« Le conte populaire est le genre par excellence de la littérature orale russe, il pénètre toutes les couches de la société, mais il est particulièrement vivant dans le milieu paysan d’où il est issu, et chez les enfants.
Au Moyen Age russe, les contes étaient tenus par les milieux cléricaux pour diaboliques et donc rejetés de tout texte écrit (le texte écrit est à l’origine, ne l’oublions pas, un texte religieux et, donc, tendancieux). Ils ont fait un retour en force dans l’écriture au XVIII è et surtout au XIX è siècle, et ont joué un rôle important dans la prise de conscience de l’identité nationale. Le conte populaire est bâti sur un manichéisme simple, opposant le bien et le mal. La fin est presque toujours optimiste, le héros / l’héroïne obtenant généralement ce qu’il désire. Le sujet est, nous l’avons dit, traditionnel, se répétant de génération en génération, mais aussi de peuple à peuple, ce qui pose de façon aiguë la question de son origine et de sa migration. L’action a priorité sur la description et les évènements se déroulent souvent de façon précipitée. Le recours au merveilleux dans les contes merveilleux, au fantastique dans les autres contes, est de règle. Le conte se distingue des autres formes en prose de la littérature orale (légendes et récits) par sa forme (composition, structure) rigoureuse (répétitions obligatoires, construction tripartite, nombre de personnages et d’épisodes limité ; développement et passage d’un sujet à un autre par contamination) ; par la priorité accordée au fantastique, par l’abondance des formules stéréotypées qui prédéterminent le style, enfin par les sujets, traditionnels et en nombre limité.

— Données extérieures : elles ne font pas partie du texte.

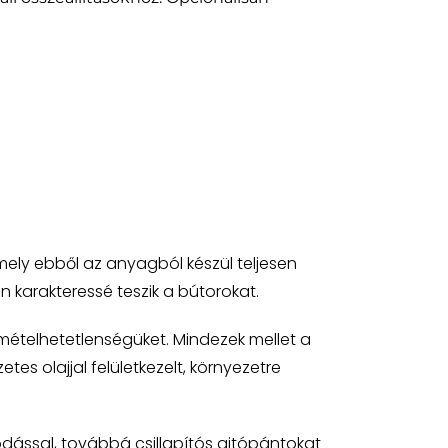
ely ebből az anyagból készül teljesen
 karakteressé teszik a bútorokat.
mételhetetlenségüket. Mindezek mellet a
es olajjal felületkezelt, környezetre
ódással, továbbá csillapítós ajtópántokat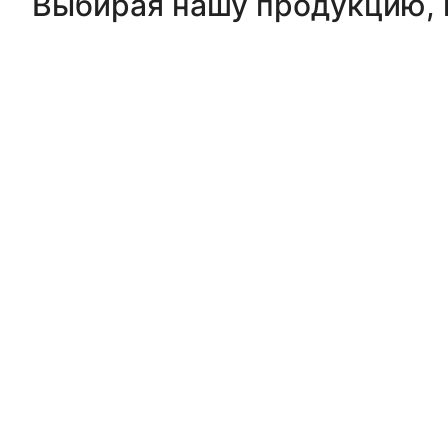
Выбирая нашу продукцию, в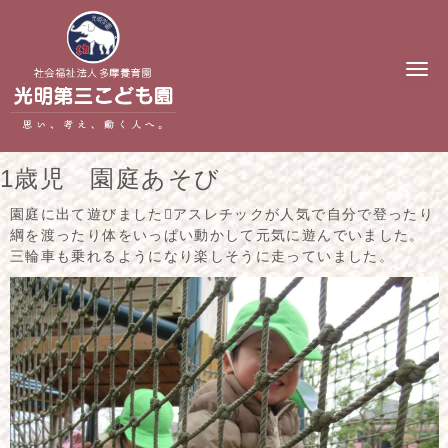
N
a
v
i
g
a
t
1歳児 園庭あそび
i
o
n
園庭に出て遊びましたアスレチックが人気で自分で登ったり
綱を渡ったり体をいっぱい動かして元気に遊んでいました。
三輪車も乗れるようになり楽しそうに走っていました。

Les proverbes russes semblent mettre en avant l’idée que le conte n’est pas la réalité mais une fiction, une construction bien faite de l’esprit (pesnja – byl’, skazka – skladka, c’est-à-dire « la chanson, c’est la réalité, le conte, c’est une fiction bien menée »)

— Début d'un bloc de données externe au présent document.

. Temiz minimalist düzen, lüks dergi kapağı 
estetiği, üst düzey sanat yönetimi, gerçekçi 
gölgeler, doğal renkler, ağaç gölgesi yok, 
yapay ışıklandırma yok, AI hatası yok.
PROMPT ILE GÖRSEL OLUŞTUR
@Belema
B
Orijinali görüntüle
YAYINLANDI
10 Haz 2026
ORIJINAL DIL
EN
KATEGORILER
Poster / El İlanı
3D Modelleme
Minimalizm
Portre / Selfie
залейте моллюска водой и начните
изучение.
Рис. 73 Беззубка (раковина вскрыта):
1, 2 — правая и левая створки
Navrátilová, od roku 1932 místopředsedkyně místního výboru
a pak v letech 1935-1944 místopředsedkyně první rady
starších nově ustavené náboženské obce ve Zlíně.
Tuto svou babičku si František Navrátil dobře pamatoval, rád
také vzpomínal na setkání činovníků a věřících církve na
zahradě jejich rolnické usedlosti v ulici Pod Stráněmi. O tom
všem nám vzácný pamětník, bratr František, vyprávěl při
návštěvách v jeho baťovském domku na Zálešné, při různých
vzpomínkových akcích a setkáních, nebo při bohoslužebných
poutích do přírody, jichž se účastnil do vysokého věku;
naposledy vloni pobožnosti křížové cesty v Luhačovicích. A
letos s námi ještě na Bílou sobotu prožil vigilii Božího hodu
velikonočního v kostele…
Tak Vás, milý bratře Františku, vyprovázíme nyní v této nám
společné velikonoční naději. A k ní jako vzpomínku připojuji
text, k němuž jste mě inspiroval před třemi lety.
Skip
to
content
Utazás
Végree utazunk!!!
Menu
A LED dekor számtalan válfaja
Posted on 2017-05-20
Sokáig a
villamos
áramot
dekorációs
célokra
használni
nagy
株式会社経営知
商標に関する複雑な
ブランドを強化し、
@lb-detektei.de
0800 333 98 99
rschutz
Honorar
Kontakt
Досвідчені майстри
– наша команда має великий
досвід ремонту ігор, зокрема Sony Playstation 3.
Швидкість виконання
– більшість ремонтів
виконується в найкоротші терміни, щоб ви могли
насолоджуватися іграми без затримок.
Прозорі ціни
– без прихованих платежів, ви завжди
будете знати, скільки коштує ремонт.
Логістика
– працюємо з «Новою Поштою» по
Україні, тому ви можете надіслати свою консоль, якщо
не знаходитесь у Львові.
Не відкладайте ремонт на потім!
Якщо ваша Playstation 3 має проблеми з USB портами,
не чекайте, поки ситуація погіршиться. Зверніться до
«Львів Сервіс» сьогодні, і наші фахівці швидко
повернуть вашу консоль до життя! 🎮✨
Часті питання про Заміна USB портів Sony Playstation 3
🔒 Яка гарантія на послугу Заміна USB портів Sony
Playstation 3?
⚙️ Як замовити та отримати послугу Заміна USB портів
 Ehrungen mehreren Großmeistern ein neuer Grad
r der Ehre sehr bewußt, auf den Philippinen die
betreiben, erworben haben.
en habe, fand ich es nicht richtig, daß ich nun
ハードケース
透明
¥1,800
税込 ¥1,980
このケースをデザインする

Si le conte français, comme le dit Paul Delarue, insiste sur le côté humain et rationnel (Le Conte populaire français, I, Introduction), le conte russe, lui, a pour but de plaire, d’où son aspect esthétique très apparent, d’où son insistance sur le merveilleux ou sur le simple besoin d’étonner (et, dans ce sens, il se rapproche plus de la tradition celtique que de la tradition française). Il n’est pas dépourvu d’une certaine volonté moralisatrice, ce qui en fait un genre particulièrement adapté aux enfants, mais dans la Russie du XIX è siècle, le public était tout autant le public adulte des longues veillées d’hiver et les bons conteurs ou conteuses étaient connus et appréciés de tout le village.